Consequently, the authorities of the respondent state had an increased duty to attend to the detainees. Instead, the applicant's father was left lying on the floor for 75 minutes in her own vomit with her cuffed hands without immediate medical examination or medical attention.

The decision of the Court of Appeal on this matter only noted that none of the witnesses in the case had reported the loss of consciousness to the applicant's father or analyzed the treatment of the detainee, in particular, not checking whether he was lying on the floor in a safe position to hold.

Thus, it appears that, as also noted in the opinion of the National Ethics and Safety Commission, the situation concerning the applicant's father was treated with negligence at the police station.

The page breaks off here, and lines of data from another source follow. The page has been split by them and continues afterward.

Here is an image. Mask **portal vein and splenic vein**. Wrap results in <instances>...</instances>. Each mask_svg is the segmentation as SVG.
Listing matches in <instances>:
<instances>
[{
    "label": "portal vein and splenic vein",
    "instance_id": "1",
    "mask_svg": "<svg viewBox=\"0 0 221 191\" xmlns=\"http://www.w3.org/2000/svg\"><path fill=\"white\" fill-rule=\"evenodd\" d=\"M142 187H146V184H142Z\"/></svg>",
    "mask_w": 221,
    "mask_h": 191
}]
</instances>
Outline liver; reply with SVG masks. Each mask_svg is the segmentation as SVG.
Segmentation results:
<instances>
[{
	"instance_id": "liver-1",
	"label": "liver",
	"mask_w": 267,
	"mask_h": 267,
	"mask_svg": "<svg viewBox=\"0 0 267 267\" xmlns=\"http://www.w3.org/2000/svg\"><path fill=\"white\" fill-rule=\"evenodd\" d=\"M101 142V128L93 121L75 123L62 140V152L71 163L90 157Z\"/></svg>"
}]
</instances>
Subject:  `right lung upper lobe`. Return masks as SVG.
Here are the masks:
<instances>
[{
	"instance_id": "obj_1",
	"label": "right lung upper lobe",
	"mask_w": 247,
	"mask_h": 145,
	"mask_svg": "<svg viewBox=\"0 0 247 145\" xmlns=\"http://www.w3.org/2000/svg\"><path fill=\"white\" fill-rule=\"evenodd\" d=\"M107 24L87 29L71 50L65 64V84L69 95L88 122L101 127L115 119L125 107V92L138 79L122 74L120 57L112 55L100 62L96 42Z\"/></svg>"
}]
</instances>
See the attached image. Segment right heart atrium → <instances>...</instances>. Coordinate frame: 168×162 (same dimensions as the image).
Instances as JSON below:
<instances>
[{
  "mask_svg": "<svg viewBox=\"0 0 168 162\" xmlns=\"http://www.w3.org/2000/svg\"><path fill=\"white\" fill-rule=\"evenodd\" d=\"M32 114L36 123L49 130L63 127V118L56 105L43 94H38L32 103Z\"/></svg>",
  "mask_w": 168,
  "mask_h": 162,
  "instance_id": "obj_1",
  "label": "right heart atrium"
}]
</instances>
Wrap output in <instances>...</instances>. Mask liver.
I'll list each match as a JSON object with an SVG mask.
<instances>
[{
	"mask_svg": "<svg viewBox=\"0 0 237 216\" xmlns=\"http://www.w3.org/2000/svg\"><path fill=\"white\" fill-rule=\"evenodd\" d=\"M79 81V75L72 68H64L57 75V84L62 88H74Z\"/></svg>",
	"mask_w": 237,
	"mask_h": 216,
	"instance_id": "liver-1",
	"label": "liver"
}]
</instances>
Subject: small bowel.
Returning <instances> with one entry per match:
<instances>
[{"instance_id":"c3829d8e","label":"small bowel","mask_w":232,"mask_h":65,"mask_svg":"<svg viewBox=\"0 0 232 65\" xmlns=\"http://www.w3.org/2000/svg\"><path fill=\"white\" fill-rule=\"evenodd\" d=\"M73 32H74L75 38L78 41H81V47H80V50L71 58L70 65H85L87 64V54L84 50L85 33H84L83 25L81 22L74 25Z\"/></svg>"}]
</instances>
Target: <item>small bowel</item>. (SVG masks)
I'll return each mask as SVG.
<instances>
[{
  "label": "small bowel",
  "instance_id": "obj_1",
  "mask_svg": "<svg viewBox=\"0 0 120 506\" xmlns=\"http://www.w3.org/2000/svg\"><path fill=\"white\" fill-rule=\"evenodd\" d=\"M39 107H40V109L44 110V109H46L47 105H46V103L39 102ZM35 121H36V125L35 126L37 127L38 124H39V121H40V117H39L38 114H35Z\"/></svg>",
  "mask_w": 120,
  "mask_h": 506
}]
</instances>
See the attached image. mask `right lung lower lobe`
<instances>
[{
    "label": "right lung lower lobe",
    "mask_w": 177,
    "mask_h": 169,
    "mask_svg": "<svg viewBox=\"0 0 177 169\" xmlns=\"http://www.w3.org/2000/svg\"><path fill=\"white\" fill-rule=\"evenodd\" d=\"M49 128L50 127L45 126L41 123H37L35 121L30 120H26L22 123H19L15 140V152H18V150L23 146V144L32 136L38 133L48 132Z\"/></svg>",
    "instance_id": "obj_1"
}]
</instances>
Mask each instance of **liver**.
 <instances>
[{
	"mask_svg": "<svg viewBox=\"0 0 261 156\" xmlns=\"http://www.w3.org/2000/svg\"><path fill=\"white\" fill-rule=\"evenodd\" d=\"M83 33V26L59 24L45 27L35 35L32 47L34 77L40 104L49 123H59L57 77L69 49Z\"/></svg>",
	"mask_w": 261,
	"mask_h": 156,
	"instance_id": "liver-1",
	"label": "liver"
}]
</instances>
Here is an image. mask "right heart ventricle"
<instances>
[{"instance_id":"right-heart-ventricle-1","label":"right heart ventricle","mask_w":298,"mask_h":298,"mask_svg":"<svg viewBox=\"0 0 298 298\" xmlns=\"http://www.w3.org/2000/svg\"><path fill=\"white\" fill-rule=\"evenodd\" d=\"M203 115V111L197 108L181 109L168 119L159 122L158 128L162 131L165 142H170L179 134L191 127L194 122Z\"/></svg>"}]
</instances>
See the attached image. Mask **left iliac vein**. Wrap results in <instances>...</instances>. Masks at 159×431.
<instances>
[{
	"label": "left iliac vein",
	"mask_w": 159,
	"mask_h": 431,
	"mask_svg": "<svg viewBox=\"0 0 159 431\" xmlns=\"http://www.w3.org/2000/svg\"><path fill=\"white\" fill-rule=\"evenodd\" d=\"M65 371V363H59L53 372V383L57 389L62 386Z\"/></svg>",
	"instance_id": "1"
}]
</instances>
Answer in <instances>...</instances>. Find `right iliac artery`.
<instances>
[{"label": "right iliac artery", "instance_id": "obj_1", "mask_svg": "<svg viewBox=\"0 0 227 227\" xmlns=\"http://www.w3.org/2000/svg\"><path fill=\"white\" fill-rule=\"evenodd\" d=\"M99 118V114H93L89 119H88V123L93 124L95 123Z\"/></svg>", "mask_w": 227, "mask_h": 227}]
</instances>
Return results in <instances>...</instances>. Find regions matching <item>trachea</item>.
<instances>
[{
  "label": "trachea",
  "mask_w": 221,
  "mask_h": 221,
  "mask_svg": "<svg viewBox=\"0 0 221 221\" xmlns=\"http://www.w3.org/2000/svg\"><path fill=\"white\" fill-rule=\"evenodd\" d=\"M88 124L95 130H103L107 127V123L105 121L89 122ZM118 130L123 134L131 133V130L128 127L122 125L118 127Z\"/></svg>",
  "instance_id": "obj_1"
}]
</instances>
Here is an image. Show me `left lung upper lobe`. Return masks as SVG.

Taking into account the peculiarities of the case, namely the age of the victim, his general condition and, especially, being intoxicated, the fact that the applicant's father was abused during her transfer to the police station and kept in a potentially life-threatening posture and the lack of medical care for 75 minutes, the European Court concluded that the authorities of the respondent state did not fulfill their positive duty to take all necessary measures to protect the applicant’s father’s life herts This conclusion is based on a combination of all the above factors, and not on one of them.


RESOLUTION


The case was a violation of Article 2 of the Convention (adopted unanimously).

The European Court also unanimously established that there was no violation of the procedural aspect of Article 2 of the Convention.


COMPENSATION


In application of Article 41 of the Convention. The European Court awarded the applicant EUR 30,000 in respect of non-pecuniary damage.